▸ EXERCISE
Reproduce the material word for word, from its first line through the line containing "genus: Ericameria", with both ends included. Stop there and copy nothing after that line.

▸ DATA FOR THIS EXERCISE
-- Start --
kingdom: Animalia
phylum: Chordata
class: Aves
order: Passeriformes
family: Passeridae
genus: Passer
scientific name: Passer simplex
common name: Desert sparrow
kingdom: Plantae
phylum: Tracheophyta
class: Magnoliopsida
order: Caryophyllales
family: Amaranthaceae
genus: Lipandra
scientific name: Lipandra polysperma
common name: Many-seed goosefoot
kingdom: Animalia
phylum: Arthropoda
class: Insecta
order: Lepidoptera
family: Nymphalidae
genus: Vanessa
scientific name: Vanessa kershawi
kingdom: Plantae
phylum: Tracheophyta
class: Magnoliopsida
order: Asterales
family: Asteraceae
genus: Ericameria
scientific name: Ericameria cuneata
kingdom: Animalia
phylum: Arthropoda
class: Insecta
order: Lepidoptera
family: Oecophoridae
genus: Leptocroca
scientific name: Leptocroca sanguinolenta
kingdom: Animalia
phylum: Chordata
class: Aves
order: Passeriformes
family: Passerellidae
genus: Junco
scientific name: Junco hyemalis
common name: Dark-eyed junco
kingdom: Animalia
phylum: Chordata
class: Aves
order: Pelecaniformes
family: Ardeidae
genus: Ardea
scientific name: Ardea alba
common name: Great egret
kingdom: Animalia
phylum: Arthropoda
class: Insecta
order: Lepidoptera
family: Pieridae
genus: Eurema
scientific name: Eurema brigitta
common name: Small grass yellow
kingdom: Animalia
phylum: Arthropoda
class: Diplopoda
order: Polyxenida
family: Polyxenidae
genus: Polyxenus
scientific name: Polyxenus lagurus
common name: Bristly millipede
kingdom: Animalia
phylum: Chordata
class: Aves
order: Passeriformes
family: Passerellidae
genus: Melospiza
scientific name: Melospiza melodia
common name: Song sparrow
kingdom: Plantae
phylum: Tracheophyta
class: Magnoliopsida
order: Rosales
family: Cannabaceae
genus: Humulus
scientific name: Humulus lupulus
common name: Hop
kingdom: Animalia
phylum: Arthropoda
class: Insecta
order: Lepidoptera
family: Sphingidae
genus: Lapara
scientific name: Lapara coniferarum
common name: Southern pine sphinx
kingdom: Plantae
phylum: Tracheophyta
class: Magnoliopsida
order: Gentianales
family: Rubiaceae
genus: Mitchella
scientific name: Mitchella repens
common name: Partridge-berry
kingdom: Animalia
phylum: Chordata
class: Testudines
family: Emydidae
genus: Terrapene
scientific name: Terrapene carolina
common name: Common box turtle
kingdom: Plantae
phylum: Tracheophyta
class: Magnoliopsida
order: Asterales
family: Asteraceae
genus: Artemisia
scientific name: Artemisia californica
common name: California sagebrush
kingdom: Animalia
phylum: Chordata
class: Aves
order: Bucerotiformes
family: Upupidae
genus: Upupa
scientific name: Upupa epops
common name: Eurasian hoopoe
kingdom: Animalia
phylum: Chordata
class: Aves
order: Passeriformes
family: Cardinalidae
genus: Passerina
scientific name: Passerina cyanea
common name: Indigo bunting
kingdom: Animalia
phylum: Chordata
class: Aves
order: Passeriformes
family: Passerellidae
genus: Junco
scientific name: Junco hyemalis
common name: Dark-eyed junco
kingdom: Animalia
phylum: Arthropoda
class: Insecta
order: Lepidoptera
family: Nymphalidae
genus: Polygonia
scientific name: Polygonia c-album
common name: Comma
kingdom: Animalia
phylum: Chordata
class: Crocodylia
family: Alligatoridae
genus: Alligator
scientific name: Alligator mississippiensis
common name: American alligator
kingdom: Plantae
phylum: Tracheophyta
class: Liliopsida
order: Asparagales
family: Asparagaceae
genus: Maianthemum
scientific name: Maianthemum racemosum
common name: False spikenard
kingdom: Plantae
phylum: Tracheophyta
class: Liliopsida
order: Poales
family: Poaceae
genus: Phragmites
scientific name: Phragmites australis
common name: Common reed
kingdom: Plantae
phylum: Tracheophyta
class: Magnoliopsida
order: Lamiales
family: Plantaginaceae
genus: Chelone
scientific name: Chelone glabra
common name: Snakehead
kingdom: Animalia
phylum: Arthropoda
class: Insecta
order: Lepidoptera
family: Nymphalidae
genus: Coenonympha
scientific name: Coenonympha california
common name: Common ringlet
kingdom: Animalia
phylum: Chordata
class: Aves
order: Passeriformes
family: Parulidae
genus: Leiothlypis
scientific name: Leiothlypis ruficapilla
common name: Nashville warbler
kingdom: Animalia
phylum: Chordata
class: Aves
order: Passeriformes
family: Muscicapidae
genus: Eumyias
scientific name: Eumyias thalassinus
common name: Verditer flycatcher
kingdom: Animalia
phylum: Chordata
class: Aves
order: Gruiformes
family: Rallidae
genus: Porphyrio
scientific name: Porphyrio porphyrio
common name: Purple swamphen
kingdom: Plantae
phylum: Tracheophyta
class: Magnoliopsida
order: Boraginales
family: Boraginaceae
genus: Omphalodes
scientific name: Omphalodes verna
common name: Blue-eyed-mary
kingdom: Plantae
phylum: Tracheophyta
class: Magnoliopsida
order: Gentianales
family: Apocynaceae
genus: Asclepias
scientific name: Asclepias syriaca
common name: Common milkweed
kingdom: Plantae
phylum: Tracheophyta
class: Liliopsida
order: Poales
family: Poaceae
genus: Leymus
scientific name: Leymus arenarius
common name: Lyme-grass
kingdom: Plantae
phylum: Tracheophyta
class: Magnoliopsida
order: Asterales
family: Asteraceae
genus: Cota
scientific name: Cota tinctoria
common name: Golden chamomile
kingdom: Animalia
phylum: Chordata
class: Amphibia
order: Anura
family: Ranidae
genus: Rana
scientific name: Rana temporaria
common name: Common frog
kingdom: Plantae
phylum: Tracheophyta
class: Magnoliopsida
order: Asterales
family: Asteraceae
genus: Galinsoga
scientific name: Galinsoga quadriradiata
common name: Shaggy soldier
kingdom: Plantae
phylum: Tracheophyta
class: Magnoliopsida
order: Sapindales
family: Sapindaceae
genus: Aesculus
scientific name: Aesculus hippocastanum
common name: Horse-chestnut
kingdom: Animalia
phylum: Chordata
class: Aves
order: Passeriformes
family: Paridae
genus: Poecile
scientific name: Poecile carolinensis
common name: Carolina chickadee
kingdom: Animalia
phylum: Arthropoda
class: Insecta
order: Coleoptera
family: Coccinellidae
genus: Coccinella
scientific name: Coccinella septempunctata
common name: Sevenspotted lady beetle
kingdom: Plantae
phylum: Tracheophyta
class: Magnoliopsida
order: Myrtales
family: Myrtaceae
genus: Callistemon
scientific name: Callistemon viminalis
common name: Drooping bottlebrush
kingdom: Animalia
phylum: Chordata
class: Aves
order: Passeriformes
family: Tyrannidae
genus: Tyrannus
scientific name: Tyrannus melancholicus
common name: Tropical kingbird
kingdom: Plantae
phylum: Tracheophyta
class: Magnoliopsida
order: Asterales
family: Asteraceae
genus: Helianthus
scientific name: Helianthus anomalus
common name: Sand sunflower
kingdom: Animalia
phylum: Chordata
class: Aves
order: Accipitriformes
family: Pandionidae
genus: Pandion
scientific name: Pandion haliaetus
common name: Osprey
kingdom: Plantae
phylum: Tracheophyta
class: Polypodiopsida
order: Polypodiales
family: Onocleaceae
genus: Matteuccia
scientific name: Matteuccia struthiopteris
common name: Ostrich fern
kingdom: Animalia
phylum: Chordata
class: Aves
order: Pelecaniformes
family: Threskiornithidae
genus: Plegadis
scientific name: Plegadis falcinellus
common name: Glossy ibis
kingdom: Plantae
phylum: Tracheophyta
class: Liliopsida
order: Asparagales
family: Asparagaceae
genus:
-- End --
▸ COMPLETE ANSWER
kingdom: Animalia
phylum: Chordata
class: Aves
order: Passeriformes
family: Passeridae
genus: Passer
scientific name: Passer simplex
common name: Desert sparrow
kingdom: Plantae
phylum: Tracheophyta
class: Magnoliopsida
order: Caryophyllales
family: Amaranthaceae
genus: Lipandra
scientific name: Lipandra polysperma
common name: Many-seed goosefoot
kingdom: Animalia
phylum: Arthropoda
class: Insecta
order: Lepidoptera
family: Nymphalidae
genus: Vanessa
scientific name: Vanessa kershawi
kingdom: Plantae
phylum: Tracheophyta
class: Magnoliopsida
order: Asterales
family: Asteraceae
genus: Ericameria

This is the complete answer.